Problem 1:
List every NBA player the NBA offseason article mentions by name.
Problem 2:
Transcribe a portion of the NBA offseason article word for word, starting at the words "NBA free agency" and stopping after the words "at the moment.".

--- Passage provided Enclosed Below ---

NBA offseason winners and losers: Warriors, Clippers struggle in free agency, Knicks, Spurs make splashes

NBA free agency is underway and the biggest news we’ve gotten in the first few hours is that Paul George is not going to return to the Clippers. As for where he’ll actually sign, that’s still an unknown — though the Philadelphia 76ers feel like the decided favorite to land his services. 

With the NBA draft complete and now free agency opening, and with a few big trades already on the books, here are some early winners and losers from the 2024 NBA offseason. This is a fluid list. Things can change quickly. But here’s how it looks at the moment. 

In a vacuum, Mikal Bridges isn’t worth five first-round picks and another swap. But in the context of this Knicks team, he is. With OG Anunoby re-signed, the Knicks are one of the few teams that can match the Celtics’ blueprint of multiple elite perimeter defenders funneling scorers toward an elite rim protector. It’s impossible to overstate how much Bridges elevates this already very good team. 

Offensive clarity can be retained around Jalen Brunson as the unrivaled star with Bridges slotting back into his more natural role of secondary scorer and deadly floor spacer, and New York also did good work in the draft by trading for a bunch of second-round picks that provide them with more financial flexibility as their payroll sets to balloon when Bridges and Brunson come due for extensions. Second-round pick Tyler Kolek could also end up being an immediate contributor as a Brunson backup. 

It’s still possible that the Bridges trade will expand as the Knicks look for a way to extend their hard-cap line to the $189.5M second apron, which might allow them enough room to sign Isaiah Hartenstein, but Hartenstein’s issue is the fact that New York can offer him a maximum deal of $72.5M over four years ($16.1M in the first year of the deal) because the only have his early Bird rights. Another team could, in theory, offer him almost double that with a first-year salary north of $32M. Hard to imagine Hartenstein passing up that kind of money. Rest assured, whoever gets him will also be a winner on this list.

--- End of Enclosed Passage provided ---
--- Dataset extract Enclosed Below ---

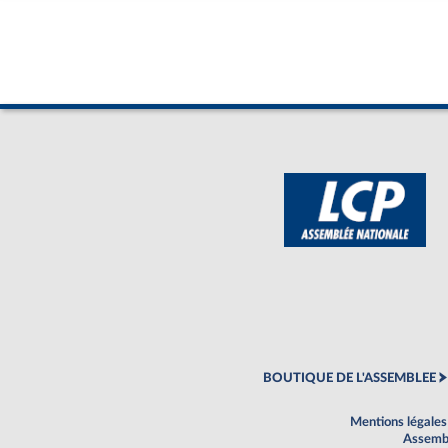
BOUTIQUE DE L'ASSEMBLEE
Mentions légales
Assembl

--- End of Enclosed Dataset extract ---

Task solution 1:
Paul George, Mikal Bridges, OG Anunoby, Jalen Brunson, Tyler Kolek, Isaiah Hartenstein

Task solution 2:
NBA free agency is underway and the biggest news we’ve gotten in the first few hours is that Paul George is not going to return to the Clippers. As for where he’ll actually sign, that’s still an unknown — though the Philadelphia 76ers feel like the decided favorite to land his services. 

With the NBA draft complete and now free agency opening, and with a few big trades already on the books, here are some early winners and losers from the 2024 NBA offseason. This is a fluid list. Things can change quickly. But here’s how it looks at the moment.